Friday, January 11, 2008

Monmouth Board of Elections is reorganized

For Immediate Release:

Consolidation will create much-needed efficiencies, save money

FREEHOLD – The Board of Chosen Freeholders has consolidated the operations of the Board of Elections and the Superintendent of Elections to create efficiencies and save taxpayer money.

Beginning today, all employees at the Board of Elections were to report to the Superintendent of Elections’ office. Both offices are located in the same building on Halls Mills Road, so a physical move is unnecessary. However, all employees now report to the Superintendent of Elections.

“After careful consideration and extensive research, the Board of Chosen Freeholders has decided to move swiftly with these transfers in order to facilitate preparations for Feb. 5 presidential primary,” Freeholder Director Lillian G. Burry said. “Because the current Superintendent of Elections had previously served as administrator of the Board of Elections, I am confident this move will correct inefficiencies that have occurred in that office with regard to the upcoming primaries.”

In reaching its decision, the Board of Chosen Freeholders relied on N.J.S.A. 19:32-51, which states that “All employees of the county Board of Elections of the county hereby are transferred to the office of the superintendent of elections, but the Board of Chosen Freeholders may provide two clerks for the county Board of Elections and fix the salary to be paid to such clerks.”

Furthermore, the freeholders are satisfied that the provision is consistent with the statutory intent of N.J.S.A. 19:32-26, which authorizes counties of the fifth class to establish a Superintendent of Elections. It is also consistent with N.J.S.A. 19:32-53, which authorizes the turnover of all voting machines and miscellaneous documents, records, supplies and materials to the Superintendent of Elections.

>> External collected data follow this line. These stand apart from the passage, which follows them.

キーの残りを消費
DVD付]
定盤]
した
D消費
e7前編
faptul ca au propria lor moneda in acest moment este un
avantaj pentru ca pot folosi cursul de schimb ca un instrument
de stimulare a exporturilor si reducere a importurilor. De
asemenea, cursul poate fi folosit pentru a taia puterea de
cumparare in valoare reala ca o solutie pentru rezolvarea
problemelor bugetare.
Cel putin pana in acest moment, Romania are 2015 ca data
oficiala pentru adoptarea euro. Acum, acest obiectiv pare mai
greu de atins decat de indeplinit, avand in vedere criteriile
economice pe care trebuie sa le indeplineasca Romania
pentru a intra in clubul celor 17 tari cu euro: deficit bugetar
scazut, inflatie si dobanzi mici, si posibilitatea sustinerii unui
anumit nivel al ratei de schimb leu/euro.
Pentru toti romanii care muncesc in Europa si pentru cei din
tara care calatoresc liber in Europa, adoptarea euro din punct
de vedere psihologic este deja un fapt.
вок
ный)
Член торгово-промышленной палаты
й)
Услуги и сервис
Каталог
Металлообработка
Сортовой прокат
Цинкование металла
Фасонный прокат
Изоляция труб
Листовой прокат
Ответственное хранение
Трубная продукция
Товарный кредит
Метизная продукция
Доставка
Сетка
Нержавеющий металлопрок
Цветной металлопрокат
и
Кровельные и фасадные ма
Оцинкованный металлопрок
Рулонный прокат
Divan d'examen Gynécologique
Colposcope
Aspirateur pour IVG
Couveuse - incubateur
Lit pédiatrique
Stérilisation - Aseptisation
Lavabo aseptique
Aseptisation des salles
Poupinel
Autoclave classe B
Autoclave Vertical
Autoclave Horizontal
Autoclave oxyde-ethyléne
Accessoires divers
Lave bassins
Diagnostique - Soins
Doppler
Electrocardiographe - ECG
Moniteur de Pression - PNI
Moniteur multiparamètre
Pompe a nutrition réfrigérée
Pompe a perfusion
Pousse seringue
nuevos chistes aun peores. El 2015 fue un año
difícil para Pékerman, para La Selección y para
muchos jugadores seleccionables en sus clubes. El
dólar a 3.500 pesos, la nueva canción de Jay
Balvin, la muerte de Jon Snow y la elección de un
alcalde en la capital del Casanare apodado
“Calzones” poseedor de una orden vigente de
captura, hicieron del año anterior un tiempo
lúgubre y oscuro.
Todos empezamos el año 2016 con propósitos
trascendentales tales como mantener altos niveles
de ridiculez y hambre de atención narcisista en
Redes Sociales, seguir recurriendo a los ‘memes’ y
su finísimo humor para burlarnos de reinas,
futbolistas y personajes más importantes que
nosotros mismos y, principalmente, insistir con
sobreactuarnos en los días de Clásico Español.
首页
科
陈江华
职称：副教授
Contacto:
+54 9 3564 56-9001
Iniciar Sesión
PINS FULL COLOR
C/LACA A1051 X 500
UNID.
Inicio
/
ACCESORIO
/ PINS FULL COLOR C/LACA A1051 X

The consolidation will save no less than $50,000.

The restructuring was triggered by the recent failure by the Board of Elections to prepare a timely Request For Proposals for the printing of voting authority pads, which voters sign before casting their ballots. This failure resulted in a scramble by the county’s Purchasing Department to obtain informal quotes. Even though election expenses are exempt from open public bidding, it is the county’s policy to have its vendors submit bids through the fair and open process when seeking a specifiable service such as printing.

“Fortunately, the Purchasing Department was able to obtain three informal quotes, but because the Board of Elections did not make a timely request or proceed with an RFP process sooner, the Board of Freeholders was left with this dilemma,” Director Burry said. “In order to move forward with requirements of the February primaries, the freeholders had no choice but to award the printing contract to the printer who offered the lowest quote without going through open public bidding.”

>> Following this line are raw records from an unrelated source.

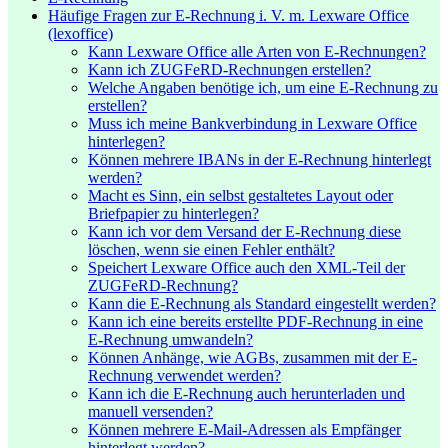
Häufige Fragen zur E-Rechnung i. V. m. Lexware Office
(lexoffice)
Kann Lexware Office alle Arten von E-Rechnungen?
Kann ich ZUGFeRD-Rechnungen erstellen?
Welche Angaben benötige ich, um eine E-Rechnung zu
erstellen?
Muss ich meine Bankverbindung in Lexware Office
hinterlegen?
Können mehrere IBANs in der E-Rechnung hinterlegt
werden?
Macht es Sinn, ein selbst gestaltetes Layout oder
Briefpapier zu hinterlegen?
Kann ich vor dem Versand der E-Rechnung diese
löschen, wenn sie einen Fehler enthält?
Speichert Lexware Office auch den XML-Teil der
ZUGFeRD-Rechnung?
Kann die E-Rechnung als Standard eingestellt werden?
Kann ich eine bereits erstellte PDF-Rechnung in eine
E-Rechnung umwandeln?
Können Anhänge, wie AGBs, zusammen mit der E-
Rechnung verwendet werden?
Kann ich die E-Rechnung auch herunterladen und
manuell versenden?
Können mehrere E-Mail-Adressen als Empfänger
hinterlegt werden?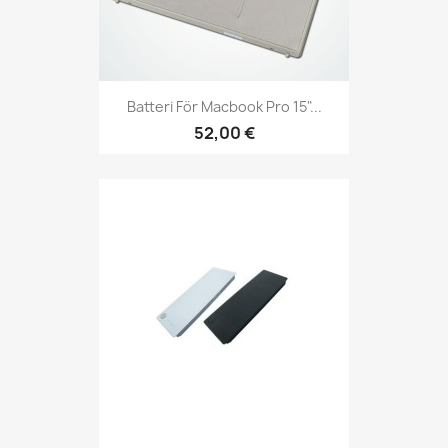
Batteri För Macbook Pro 15"...
52,00 €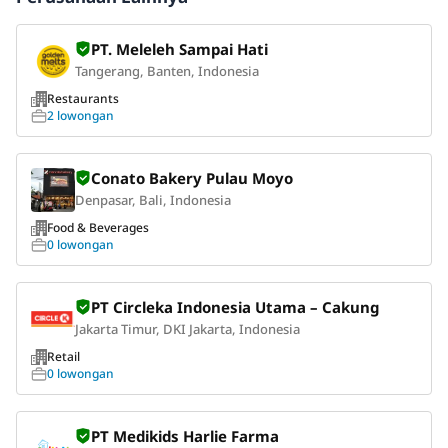
PT. Meleleh Sampai Hati
Tangerang, Banten, Indonesia
Restaurants
2 lowongan
Conato Bakery Pulau Moyo
Denpasar, Bali, Indonesia
Food & Beverages
0 lowongan
PT Circleka Indonesia Utama – Cakung
Jakarta Timur, DKI Jakarta, Indonesia
Retail
0 lowongan
PT Medikids Harlie Farma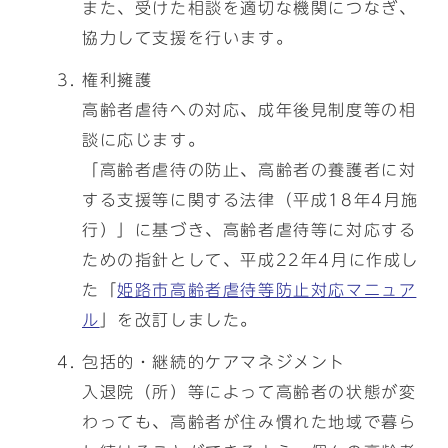
また、受けた相談を適切な機関につなぎ、
協力して支援を行います。
権利擁護
高齢者虐待への対応、成年後見制度等の相
談に応じます。
「高齢者虐待の防止、高齢者の養護者に対
する支援等に関する法律（平成18年4月施
行）」に基づき、高齢者虐待等に対応する
ための指針として、平成22年4月に作成し
た「
姫路市高齢者虐待等防止対応マニュア
ル
」を改訂しました。
包括的・継続的ケアマネジメント
入退院（所）等によって高齢者の状態が変
わっても、高齢者が住み慣れた地域で暮ら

Further legal research has shown that N.J.S.A. 19:6-17 specifically states, “In all counties of the first class, the county (election) board may appoint some suitable person clerk of such board.” The statute further states that, “In counties of the first class, having a population of less than 800,000, the county board may appoint up to four additional office employees.”

However, N.J.S.A. 40A:6-1 defines counties of the first class as “counties having a population of more than 550,000 and a population density of more than 3,000 persons per square mile. Although Monmouth County has more than 550,000 residents, its population density is just 1,389 persons per square mile, making Monmouth County a designated county of the fifth class.

N.J.S.A. 40A:6-1.e defines a county of the fifth class as “counties bordering the Atlantic Ocean having a population of more than 125,000.”

“As a county of the fifth class, Monmouth County does not fall under the provisions specific to counties of the first class, which means the Monmouth County Board of Election does not have the authority to hire employees,” Director Burry said. “In fact, there is no statute authorizing a Board of Elections in a county of the fifth class to hire any employees.

“The Board is confident that this consolidation will ensure that the Feb. 5 primaries and all subsequent elections are handled in the proper manner,” Director Burry added.